What you should do:
Make an exact copy of the records, with the pictures left out.

START Extracted material

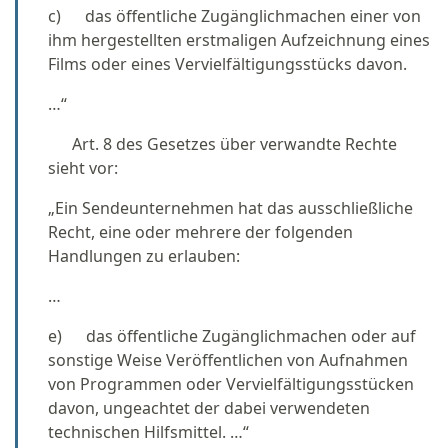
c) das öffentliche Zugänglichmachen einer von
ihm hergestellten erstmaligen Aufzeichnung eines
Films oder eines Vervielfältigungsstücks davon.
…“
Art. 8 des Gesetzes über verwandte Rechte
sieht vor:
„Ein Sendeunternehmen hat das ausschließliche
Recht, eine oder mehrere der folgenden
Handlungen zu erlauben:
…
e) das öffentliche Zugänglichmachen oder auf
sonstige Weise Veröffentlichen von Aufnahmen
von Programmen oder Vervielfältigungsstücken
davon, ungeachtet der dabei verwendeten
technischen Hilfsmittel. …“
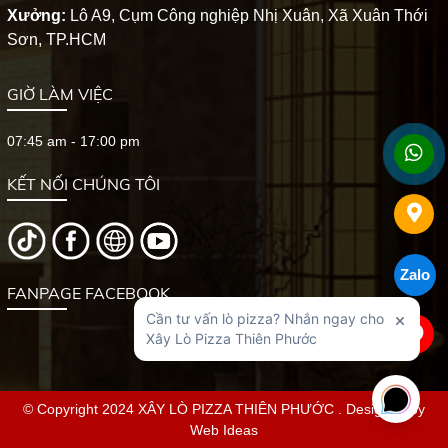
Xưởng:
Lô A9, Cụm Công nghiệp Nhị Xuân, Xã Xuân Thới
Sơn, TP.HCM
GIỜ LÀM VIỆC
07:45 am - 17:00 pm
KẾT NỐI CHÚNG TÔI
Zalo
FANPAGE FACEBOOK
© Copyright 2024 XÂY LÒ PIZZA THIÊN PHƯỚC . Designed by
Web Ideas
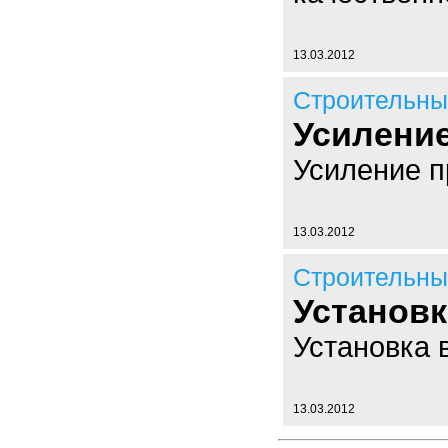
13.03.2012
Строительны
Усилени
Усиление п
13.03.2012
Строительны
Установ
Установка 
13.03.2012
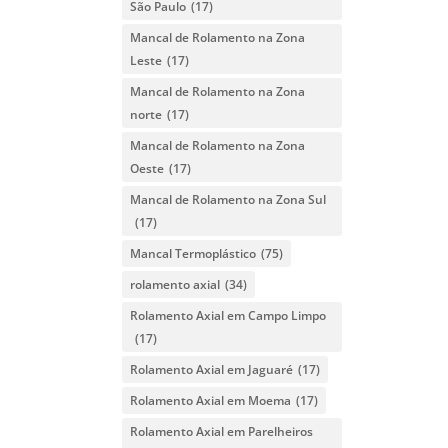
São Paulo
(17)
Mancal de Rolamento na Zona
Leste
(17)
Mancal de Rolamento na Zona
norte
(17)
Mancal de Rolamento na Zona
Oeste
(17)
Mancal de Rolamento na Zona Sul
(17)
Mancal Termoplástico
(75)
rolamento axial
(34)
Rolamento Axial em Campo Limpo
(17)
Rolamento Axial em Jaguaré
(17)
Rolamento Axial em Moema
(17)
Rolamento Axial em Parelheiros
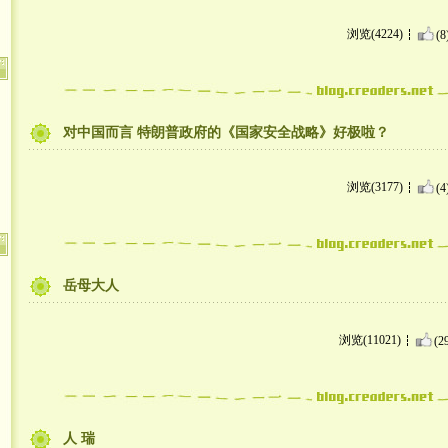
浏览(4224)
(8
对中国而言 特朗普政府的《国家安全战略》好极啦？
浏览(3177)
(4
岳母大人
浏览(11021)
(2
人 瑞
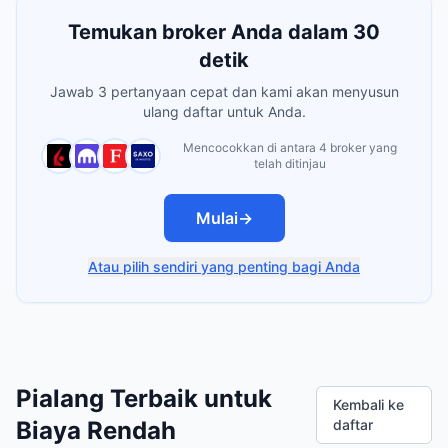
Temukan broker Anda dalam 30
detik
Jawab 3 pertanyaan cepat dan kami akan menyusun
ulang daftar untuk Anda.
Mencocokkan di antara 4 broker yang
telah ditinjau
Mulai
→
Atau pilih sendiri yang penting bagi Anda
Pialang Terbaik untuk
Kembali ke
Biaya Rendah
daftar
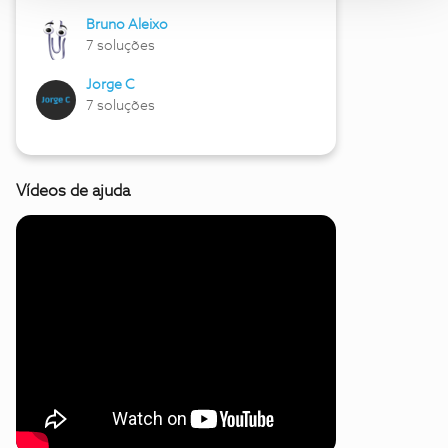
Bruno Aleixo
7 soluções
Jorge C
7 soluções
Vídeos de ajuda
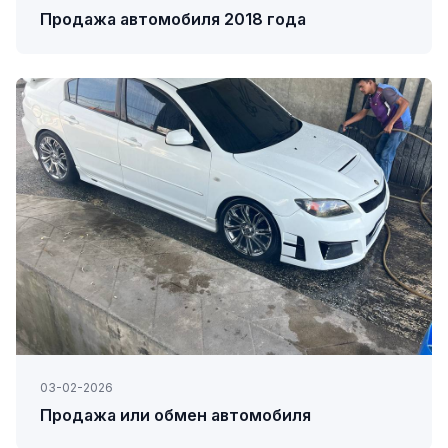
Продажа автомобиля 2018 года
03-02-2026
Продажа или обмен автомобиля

END Extracted material

Response:
c) das öffentliche Zugänglichmachen einer von
ihm hergestellten erstmaligen Aufzeichnung eines
Films oder eines Vervielfältigungsstücks davon.
…“
Art. 8 des Gesetzes über verwandte Rechte
sieht vor:
„Ein Sendeunternehmen hat das ausschließliche
Recht, eine oder mehrere der folgenden
Handlungen zu erlauben:
…
e) das öffentliche Zugänglichmachen oder auf
sonstige Weise Veröffentlichen von Aufnahmen
von Programmen oder Vervielfältigungsstücken
davon, ungeachtet der dabei verwendeten
technischen Hilfsmittel. …“
Xưởng:
Lô A9, Cụm Công nghiệp Nhị Xuân, Xã Xuân Thới
Sơn, TP.HCM
GIỜ LÀM VIỆC
07:45 am - 17:00 pm
KẾT NỐI CHÚNG TÔI
Zalo
FANPAGE FACEBOOK
© Copyright 2024 XÂY LÒ PIZZA THIÊN PHƯỚC . Designed by
Web Ideas
13.03.2012
Строительны
Усилени
Усиление п
13.03.2012
Строительны
Установ
Установка 
13.03.2012
São Paulo
(17)
Mancal de Rolamento na Zona
Leste
(17)
Mancal de Rolamento na Zona
norte
(17)
Mancal de Rolamento na Zona
Oeste
(17)
Mancal de Rolamento na Zona Sul
(17)
Mancal Termoplástico
(75)
rolamento axial
(34)
Rolamento Axial em Campo Limpo
(17)
Rolamento Axial em Jaguaré
(17)
Rolamento Axial em Moema
(17)
Rolamento Axial em Parelheiros
浏览(4224)
(8
对中国而言 特朗普政府的《国家安全战略》好极啦？
浏览(3177)
(4
岳母大人
浏览(11021)
(2
人 瑞
Temukan broker Anda dalam 30
detik
Jawab 3 pertanyaan cepat dan kami akan menyusun
ulang daftar untuk Anda.
Mencocokkan di antara 4 broker yang
telah ditinjau
Mulai
→
Atau pilih sendiri yang penting bagi Anda
Pialang Terbaik untuk
Kembali ke
Biaya Rendah
daftar
Bruno Aleixo
7 soluções
Jorge C
7 soluções
Vídeos de ajuda
Продажа автомобиля 2018 года
03-02-2026
Продажа или обмен автомобиля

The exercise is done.